COTES DE NUITS VILLAGE
Whether red or white, this is the wine King Henri IV had in mind to go with the Sunday chicken he wished every family in France to enjoy. It is as accessible as it is amiable, honest and straightforward in taste. The red, which has the gleaming crimson highlights of the Pinot grape, veers sometimes towards an intense garnet hue or, when young, a bright cherry. Its aromas run a classic spectrum through cherry, gooseberry and blackcurrant to notes of underbrush, mushroom and spices (cinnamon). This is a big-hearted wine, powerful in the mouth, full and meaty, and its tannins (more conspicuously present in the younger wines) are well smoothed-down.
The white is pale gold in color or sometimes a little darker. The fragrance is of white flowers mixed with plum. When older, ripe apple, fig, pear or quince appears, as well as some spicy notes. Lively and clean, it has both energy and elegance while nevertheless remaining direct in its expression and ultimately likeable.
These terroirs are worthy of carrying the appellation Village institued in 1964, of the southern villages of the Côte de Nuits or the appellation Côte de Nuits-Villages. Corgoloin in the South marks the border between the Côte de Nuits and the Côte de Beaune. To the North, a part of the terroirs belonging to the villages of Brochon and Fixin. Both red (Pinot Noir) and white (Chardonnay) wines may claim the appellation.

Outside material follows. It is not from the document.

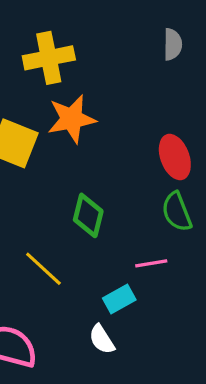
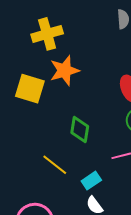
cyan rectangle: (119, 299) -> (91, 181), moved

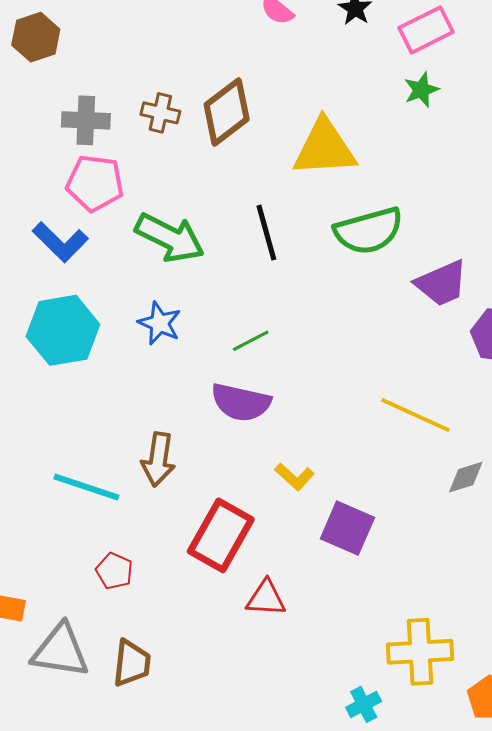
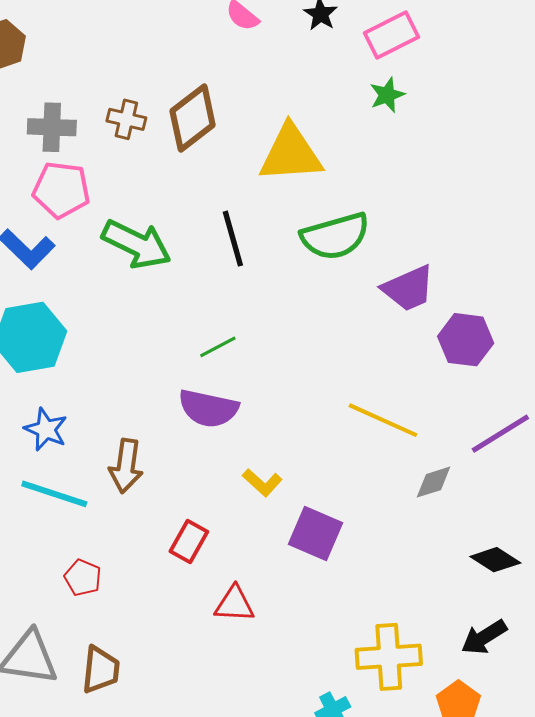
blue star: (160, 323) -> (46, 429), moved
red rectangle: (221, 535) -> (189, 542), size x0.6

Wines which derive wholly from a single Climat may add that name on the labeI.
The hill-slopes of Comblanchien and Corgoloin are carved into the hard limestones of the Upper bathonien. The slopes are gentle and regular, not reaching the rim of the plateau. In the upper part the brown soil is only slightly limy with, lower down, a thick layer of pebbly scree, while at the foot of the slope is an extensive area of brown soils over accumulated alluvium. For their part, the wines of Fixin and Brochon lie on the red-brown soils of the piemont composed of alluvium mixed with pebbly limestone.